:: GIVEN INFORMATION ::
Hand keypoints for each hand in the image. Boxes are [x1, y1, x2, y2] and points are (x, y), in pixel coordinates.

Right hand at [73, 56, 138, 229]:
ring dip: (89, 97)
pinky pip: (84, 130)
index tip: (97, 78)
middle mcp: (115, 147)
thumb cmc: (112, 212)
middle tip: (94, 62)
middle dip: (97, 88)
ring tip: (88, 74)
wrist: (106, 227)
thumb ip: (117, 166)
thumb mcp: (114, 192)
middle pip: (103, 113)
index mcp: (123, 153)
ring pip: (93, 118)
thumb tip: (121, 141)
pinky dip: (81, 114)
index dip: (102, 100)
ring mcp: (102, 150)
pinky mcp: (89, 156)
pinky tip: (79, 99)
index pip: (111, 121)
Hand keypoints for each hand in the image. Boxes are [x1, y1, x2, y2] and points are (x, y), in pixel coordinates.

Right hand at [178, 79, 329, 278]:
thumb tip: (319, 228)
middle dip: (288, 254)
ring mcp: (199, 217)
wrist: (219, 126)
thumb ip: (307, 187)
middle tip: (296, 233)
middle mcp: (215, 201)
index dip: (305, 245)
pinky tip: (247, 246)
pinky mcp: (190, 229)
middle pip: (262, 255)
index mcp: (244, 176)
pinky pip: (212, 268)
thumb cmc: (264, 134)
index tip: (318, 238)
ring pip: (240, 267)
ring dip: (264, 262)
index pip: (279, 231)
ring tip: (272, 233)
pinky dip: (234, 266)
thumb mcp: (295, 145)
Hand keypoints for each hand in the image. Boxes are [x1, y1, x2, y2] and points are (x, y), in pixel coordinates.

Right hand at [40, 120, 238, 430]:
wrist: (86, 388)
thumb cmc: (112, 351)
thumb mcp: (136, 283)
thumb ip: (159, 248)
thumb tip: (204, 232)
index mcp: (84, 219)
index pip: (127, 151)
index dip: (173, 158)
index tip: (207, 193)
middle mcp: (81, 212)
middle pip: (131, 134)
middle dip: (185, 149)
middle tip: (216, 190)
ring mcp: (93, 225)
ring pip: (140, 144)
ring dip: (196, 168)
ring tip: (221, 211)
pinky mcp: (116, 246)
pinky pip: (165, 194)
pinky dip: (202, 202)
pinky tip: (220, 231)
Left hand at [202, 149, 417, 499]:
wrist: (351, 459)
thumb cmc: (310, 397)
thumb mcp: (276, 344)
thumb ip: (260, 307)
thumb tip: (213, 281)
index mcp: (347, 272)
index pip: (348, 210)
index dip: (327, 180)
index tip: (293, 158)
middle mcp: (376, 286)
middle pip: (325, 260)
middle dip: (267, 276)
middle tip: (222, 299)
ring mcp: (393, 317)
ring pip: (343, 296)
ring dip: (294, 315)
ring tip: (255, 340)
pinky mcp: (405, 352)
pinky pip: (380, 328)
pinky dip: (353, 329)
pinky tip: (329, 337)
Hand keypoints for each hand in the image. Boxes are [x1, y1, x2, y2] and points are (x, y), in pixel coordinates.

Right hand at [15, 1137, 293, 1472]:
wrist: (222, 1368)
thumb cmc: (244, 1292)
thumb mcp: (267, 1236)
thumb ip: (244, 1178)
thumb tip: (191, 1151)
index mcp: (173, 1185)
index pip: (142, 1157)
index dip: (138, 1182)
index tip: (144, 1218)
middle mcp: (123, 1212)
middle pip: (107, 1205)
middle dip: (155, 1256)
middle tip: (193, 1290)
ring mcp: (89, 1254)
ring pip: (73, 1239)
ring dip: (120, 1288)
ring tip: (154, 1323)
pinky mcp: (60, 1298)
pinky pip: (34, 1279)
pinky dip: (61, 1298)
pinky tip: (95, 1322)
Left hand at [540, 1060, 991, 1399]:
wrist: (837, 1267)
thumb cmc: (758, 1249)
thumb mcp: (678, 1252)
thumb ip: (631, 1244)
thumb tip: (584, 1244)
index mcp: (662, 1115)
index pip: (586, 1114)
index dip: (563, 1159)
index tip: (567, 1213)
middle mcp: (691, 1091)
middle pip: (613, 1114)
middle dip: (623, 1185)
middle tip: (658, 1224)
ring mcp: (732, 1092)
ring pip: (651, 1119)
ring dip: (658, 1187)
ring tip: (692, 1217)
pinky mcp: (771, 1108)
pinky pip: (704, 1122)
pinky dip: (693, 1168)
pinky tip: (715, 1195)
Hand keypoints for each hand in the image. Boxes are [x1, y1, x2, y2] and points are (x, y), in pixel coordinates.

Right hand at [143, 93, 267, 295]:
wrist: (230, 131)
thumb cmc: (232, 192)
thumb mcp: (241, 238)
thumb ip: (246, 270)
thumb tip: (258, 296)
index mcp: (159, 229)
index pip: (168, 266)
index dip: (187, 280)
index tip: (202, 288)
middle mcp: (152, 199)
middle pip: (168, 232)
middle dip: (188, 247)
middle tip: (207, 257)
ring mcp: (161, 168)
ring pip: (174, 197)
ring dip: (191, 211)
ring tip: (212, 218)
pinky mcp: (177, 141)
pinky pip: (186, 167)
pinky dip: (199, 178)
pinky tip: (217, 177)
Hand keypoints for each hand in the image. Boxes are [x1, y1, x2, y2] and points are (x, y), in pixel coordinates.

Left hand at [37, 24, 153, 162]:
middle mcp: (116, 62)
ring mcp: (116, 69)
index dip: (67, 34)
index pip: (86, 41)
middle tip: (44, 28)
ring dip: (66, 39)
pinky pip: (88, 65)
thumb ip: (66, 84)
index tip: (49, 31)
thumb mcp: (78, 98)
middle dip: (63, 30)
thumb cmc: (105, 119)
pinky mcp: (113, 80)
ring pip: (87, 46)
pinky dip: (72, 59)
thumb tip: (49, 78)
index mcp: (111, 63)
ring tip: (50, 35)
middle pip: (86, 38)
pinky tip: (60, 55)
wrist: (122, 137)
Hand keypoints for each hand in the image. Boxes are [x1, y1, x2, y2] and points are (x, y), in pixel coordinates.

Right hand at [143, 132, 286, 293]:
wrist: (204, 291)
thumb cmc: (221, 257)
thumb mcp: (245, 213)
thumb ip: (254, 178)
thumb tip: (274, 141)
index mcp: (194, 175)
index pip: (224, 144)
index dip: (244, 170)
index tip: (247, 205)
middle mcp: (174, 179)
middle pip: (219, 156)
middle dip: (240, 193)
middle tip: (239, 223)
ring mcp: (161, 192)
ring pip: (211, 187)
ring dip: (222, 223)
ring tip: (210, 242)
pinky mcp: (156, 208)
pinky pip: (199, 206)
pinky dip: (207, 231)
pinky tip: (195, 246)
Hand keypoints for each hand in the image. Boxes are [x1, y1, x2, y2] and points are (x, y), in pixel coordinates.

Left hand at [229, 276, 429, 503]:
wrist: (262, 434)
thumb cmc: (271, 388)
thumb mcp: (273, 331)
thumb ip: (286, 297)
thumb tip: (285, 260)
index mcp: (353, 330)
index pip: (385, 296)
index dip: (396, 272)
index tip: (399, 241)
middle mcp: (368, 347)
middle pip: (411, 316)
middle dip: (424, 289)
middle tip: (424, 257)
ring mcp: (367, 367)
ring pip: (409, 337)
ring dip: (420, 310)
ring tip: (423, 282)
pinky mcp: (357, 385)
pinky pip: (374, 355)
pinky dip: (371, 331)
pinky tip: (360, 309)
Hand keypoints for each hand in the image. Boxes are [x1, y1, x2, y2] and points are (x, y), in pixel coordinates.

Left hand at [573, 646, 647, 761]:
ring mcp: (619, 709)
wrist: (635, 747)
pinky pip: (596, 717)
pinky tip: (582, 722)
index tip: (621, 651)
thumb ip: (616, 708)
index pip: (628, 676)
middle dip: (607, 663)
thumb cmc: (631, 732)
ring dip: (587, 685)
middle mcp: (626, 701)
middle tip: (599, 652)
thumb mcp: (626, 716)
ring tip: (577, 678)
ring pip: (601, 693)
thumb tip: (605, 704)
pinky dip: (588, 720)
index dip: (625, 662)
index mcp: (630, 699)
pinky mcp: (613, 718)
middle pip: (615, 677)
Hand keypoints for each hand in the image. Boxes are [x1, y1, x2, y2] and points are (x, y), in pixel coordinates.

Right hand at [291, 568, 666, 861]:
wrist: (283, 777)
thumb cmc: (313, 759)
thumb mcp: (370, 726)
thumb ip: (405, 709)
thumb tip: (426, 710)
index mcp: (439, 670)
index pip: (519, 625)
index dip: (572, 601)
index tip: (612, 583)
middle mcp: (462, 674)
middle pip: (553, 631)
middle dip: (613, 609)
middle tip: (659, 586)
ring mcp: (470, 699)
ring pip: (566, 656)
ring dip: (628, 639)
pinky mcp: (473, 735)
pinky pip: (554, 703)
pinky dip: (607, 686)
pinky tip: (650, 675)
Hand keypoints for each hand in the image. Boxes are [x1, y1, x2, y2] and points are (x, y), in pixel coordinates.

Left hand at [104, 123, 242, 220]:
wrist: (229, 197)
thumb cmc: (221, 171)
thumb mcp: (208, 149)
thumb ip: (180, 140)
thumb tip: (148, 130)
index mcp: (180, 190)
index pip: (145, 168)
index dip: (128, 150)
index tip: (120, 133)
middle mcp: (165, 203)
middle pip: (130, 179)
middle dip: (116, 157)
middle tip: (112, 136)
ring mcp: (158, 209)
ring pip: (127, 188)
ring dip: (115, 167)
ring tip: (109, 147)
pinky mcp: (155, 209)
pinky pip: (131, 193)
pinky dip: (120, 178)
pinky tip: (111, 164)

:: PROMPT ::
The answer is the lines above between the line holding "thumb cmc: (112, 351)" and the line holding "middle mcp: (376, 286)", inclusive, each written out exactly, and no others.

:: ANSWER ::
thumb cmc: (112, 351)
thumb mcp: (136, 283)
thumb ip: (159, 248)
thumb tip: (204, 232)
index mcp: (84, 219)
index pip: (127, 151)
index dip: (173, 158)
index tip: (207, 193)
middle mcp: (81, 212)
middle pip: (131, 134)
middle dip: (185, 149)
middle tip: (216, 190)
ring mcp: (93, 225)
ring pip: (140, 144)
ring dip: (196, 168)
ring tip: (221, 211)
pinky mcp: (116, 246)
pinky pip: (165, 194)
pinky dip: (202, 202)
pinky tip: (220, 231)
Left hand at [202, 149, 417, 499]:
wrist: (351, 459)
thumb cmc: (310, 397)
thumb mcp: (276, 344)
thumb ip: (260, 307)
thumb tip: (213, 281)
index mcp: (347, 272)
index pip: (348, 210)
index dip: (327, 180)
index tip: (293, 158)
middle mcp: (376, 286)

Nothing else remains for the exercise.